/ASRTTS

ASR & TTS joint training, asr, tts, machine speech chain

Primary LanguagePython

Exploring Machine Speech Chain for Domain Adaptation

This is an implementation of the paper, based on the ESPnet. If you have any questions, please email to me(11930381@mail.sustech.edu.cn).

Requirements

Follow the installation method of espnet.
You should use torch==1.7.1.

Pretraining

You should download LibriSpeech and LibriTTS manually.
LibriSpeech: run ./pretrain_asr.sh under egs/librispeech/asr (The recipe train ASR model on LibriSpeech train-clean-460)
LibriTTS: run ./pretrain_tts.sh under egs/libritts/tts (The recipe train TTS model on LibriTTS train-clean-460)

Adaptation training

You should download TED-LIUM-1 manually.

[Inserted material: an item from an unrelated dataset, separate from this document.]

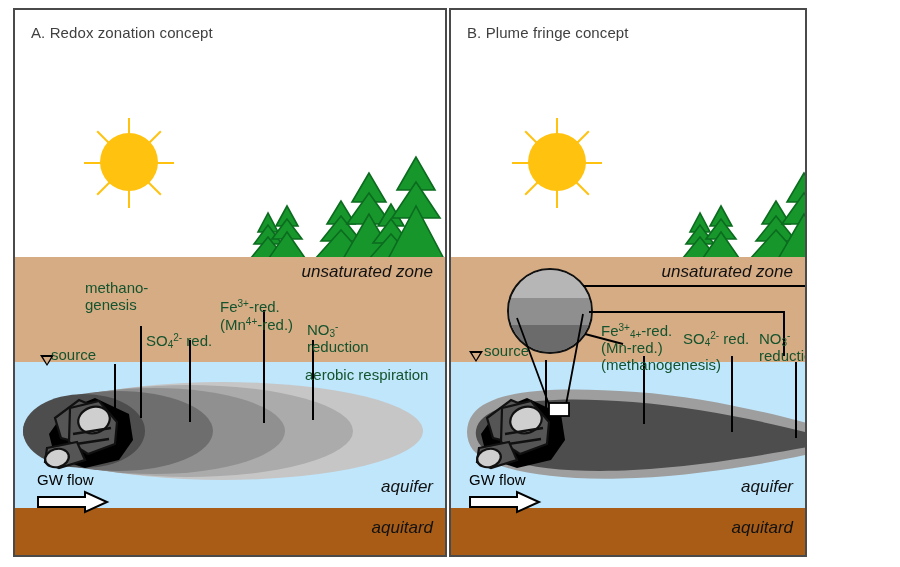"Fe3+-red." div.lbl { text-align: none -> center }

We give the punctuated TED_LIUM text under egs/tedlium/data path.
Execution directory(egs/tedlium/asrtts):
Run ./prepare_data.sh for preparing json file for training, and then run ./joint_training.sh for joint training.

Experimental options in joint_training.sh for the three-stage training

Stage 1:

update_asr=true
update_tts=false
update_tts2asr=true
filter_data=true
filter_thre=0.58
unpaired_aug=true

Stage 2:

asrexpdir= # change the path of asr baseline to the asr adaptation
update_asr=false
update_tts=true
update_tts2asr=true
filter_data=false
unpaired_aug=flase
tts_loss_weight=0.005

Stage 3:

ttsexpdir= # change the path of tts baseline to the tts adaptation
update_asr=false
update_tts=true
update_tts2asr=true
filter_data=true
filter_thre=0.58
unpaired_aug=true